Sehingga ia sempat dihukum oleh Pemerintah Belanda, karena Rasuna Said seringkali mengecam Pemerintah Belanda. Bahkan ia tercatat perempuan pertama yang mendapatkan hukuman Speek Delict yakni dihukum oleh sebab menentang Belanda.
Perjuangannya tidak hanya melalui pendirian sekolah dan aktif berorganisasi. Ia juga melakukan perjuangan melalui tulisan sebagai seorang jurnalis. Melalui tulisan-tulisan inilah Rasuna Said menkampanyekan perjuangan dan perlawanannya terhadap pemerintah Belanda.

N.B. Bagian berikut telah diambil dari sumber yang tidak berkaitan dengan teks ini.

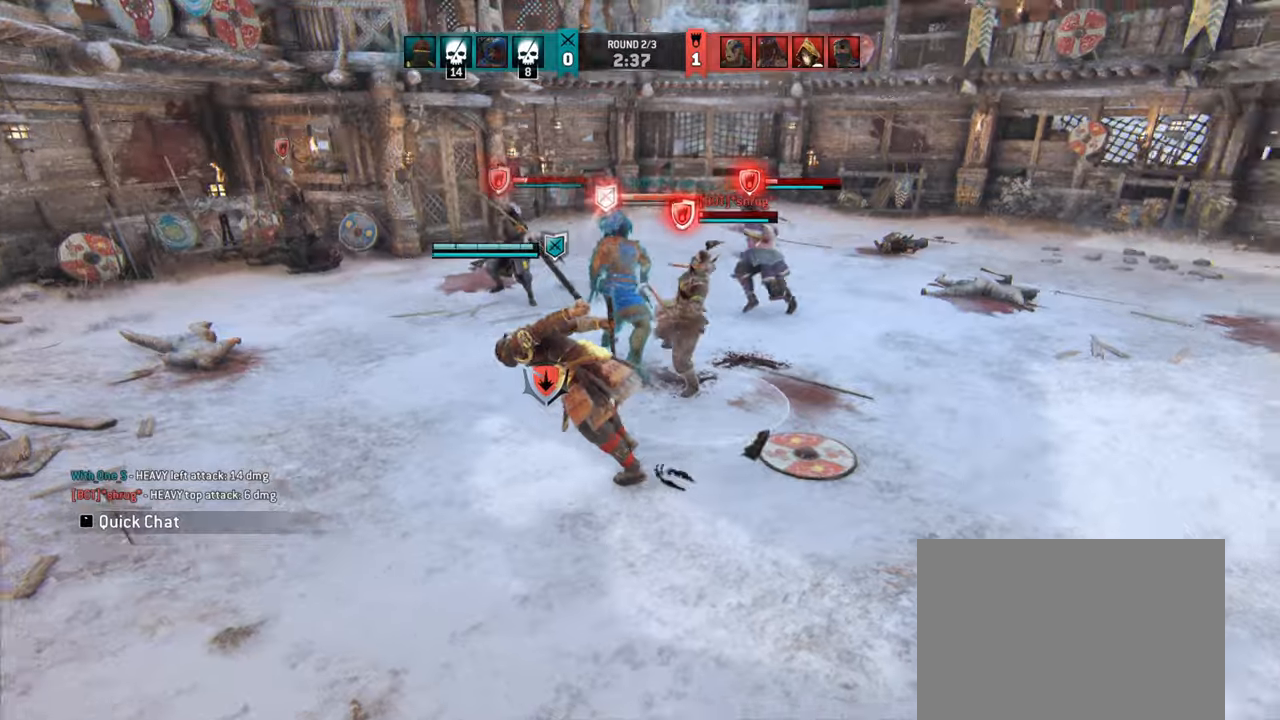
{"keys": ["d"], "mouse": [], "events": [[67, "d", "up"], [200, "d", "down"]]}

Rasuna Said pada tahun 1935 menjadi pemimpin redaksi di Majalah Raya, Koran cetak yang dikenal radikal memperjuangkan perlawanan di Sumatera Barat. Gerakan Majalah ini dibungkam Belanda, namun tidak mensurutkan perjuagannya iapun pindah ke Medan pada tahun 1937.
Di kota Medan inilah ia mendirikan perguruan putrid an mendirikan Koran mingguan Menara Poetri yang menyeberkan gagasan dan pemikiran perlawanan. Koran mingguan yang berbicara problematika perempuan ini berusaha memasukan nilai-nilai pentingnya kesadaran pergerakan antikolonialisme.
Akhir hidupnya ia mengidap penyakit kanker darah, iapun menghembuskan nafas terakhir pada tanggal 2 November 1965. Ia dimakamkan di Taman Makam Pahlawan Kalibata, Jakarta Selatan, Rasuna Said mendapatkan gelar Pahlawan Nasional sesuai Surat Keputusan Presiden RI No. 084/TK/ Tahun 1974.